While the building is designed to benefit the community it serves, a number of sustainable upgrades also allow it to help the environment: features include solar panels, composting and recycling streams , energy-efficient lighting, electric charging stations, radiant heating and cooling systems, and the integration of recycled materials such as concrete, brick, paving and metals. The project is aiming for LEED Gold certification.

“City Harvest’s new home reflects the power and purpose of their mission. Ennead is proud to have transformed a beautiful historic warehouse into a state-of-the-art workplace, community resource and environmentally friendly distribution center with extensive food salvage capabilities,” said Richard Olcott, partner of Ennead, in a press release. “We believe the most sustainable building is one that is already there, so our design approach was informed by the potential already existing in this building, which we revitalized and filled with daylight to create an open and welcoming environment. for everyone. ”

painted mural and screen
(©Albert Vecerka/Esto/Courtesy Ennead Architects)

The insertion of a series of cubicles and desks for City Harvest’s office and administrative operations required working around the existing location of the branching wooden columns spaced throughout the interior. To differentiate the areas inside, Ennead added a large black steel staircase and several slatted screens.

In the role of reference architect, Ware Malcomb worked on the logistics programming, a central operation of the building and its purpose, designing the seven loading docks for the import and export of food, as well as large spaces for product packaging and storage. . Rockwell Group designed the event space, a demonstration kitchen and the rooftop lounge, all using reclaimed materials.

(©Albert Vecerka/Esto/Courtesy Ennead Architects)

The restaurant-like space is both flexible and decorative, designed to accommodate both renowned chefs and community programs. At the heart of the kitchen, a massive copper hood descends over the long wooden island shaped to accommodate events. Green tones, seen in the tiling and light fixtures, complement the dark wood shelving and dining room furniture. Old reclaimed wood from northeast barns, arranged in a herringbone pattern on the floor, is accented with a patch of dark terracotta.

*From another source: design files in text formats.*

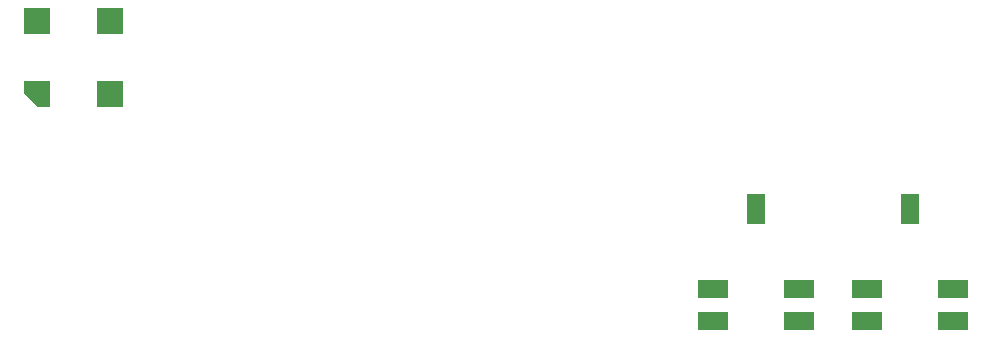
<source format=gbr>
%TF.GenerationSoftware,KiCad,Pcbnew,(6.0.8)*%
%TF.CreationDate,2022-11-26T11:41:08-06:00*%
%TF.ProjectId,tt-relay-board,74742d72-656c-4617-992d-626f6172642e,rev?*%
%TF.SameCoordinates,Original*%
%TF.FileFunction,Paste,Top*%
%TF.FilePolarity,Positive*%
%FSLAX46Y46*%
G04 Gerber Fmt 4.6, Leading zero omitted, Abs format (unit mm)*
G04 Created by KiCad (PCBNEW (6.0.8)) date 2022-11-26 11:41:08*
%MOMM*%
%LPD*%
G01*
G04 APERTURE LIST*
G04 Aperture macros list*
%AMFreePoly0*
4,1,6,1.100000,-1.100000,-1.100000,-1.100000,-1.100000,0.000000,0.000000,1.100000,1.100000,1.100000,1.100000,-1.100000,1.100000,-1.100000,$1*%
G04 Aperture macros list end*
%ADD10R,2.500000X1.500000*%
%ADD11R,1.500000X2.500000*%
%ADD12FreePoly0,90.000000*%
%ADD13R,2.200000X2.200000*%
G04 APERTURE END LIST*
D10*
%TO.C,J8*%
X102039000Y-98927000D03*
D11*
X105664000Y-89427000D03*
D10*
X102039000Y-96227000D03*
X109289000Y-98927000D03*
X109289000Y-96227000D03*
%TD*%
D12*
%TO.C,LS1*%
X44779000Y-79681000D03*
D13*
X44779000Y-73481000D03*
X50979000Y-79681000D03*
X50979000Y-73481000D03*
%TD*%
D10*
%TO.C,J7*%
X115120000Y-98927000D03*
D11*
X118745000Y-89427000D03*
D10*
X115120000Y-96227000D03*
X122370000Y-98927000D03*
X122370000Y-96227000D03*
%TD*%
M02*

</source>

“The Rockwell Group was thrilled to help City Harvest celebrate this incredible milestone in its growth and mission,” added David Rockwell, Founder and Chairman of The Rockwell Group. “Our warm and inviting event space and demonstration kitchen allow City Harvest to add an entirely new element to its services, engaging the community around food and dining, celebrating the theatricality of food and providing a welcoming space that chefs and guests want to discover. .”

food bins
(©Albert Vecerka/Esto/Courtesy Ennead Architects)
dining tables with kitchen
(Jason Varney/Courtesy of The Rockwell Group)

An additional rooftop event and dining area houses a Rockwell-designed grill for cooking, recycled plastic furniture, and a large mural painted by local artist Natasha May Platt. Art features prominently throughout the Cohen Community Food Rescue Center, with large-scale artwork and graphics commissioned for walls in offices and food distribution rooms.

Since 1982, City Harvest has generously served communities across New York City. With this new facility, the charity will be able to double its storage and distribution capacity across the city. This year alone, City Harvest will save and deliver 75 million pounds of food.

(Jason Varney/Courtesy of The Rockwell Group)

“City Harvest was born when a handful of New Yorkers stepped up to fight food waste and hunger at the same time and help feed their neighbors in need. Forty years later, our food rescue operation has passed from the back of a station wagon to becoming a New York City mainstay, saving and delivering over a billion pounds of food to our neighbors in need,” said Jilly Stephens, CEO of City Harvest. As emergency food needs continue to remain well above pre-pandemic levels, our new sustainable headquarters will help us meet the needs of our city – one day, one meal, one New Yorker at that time.”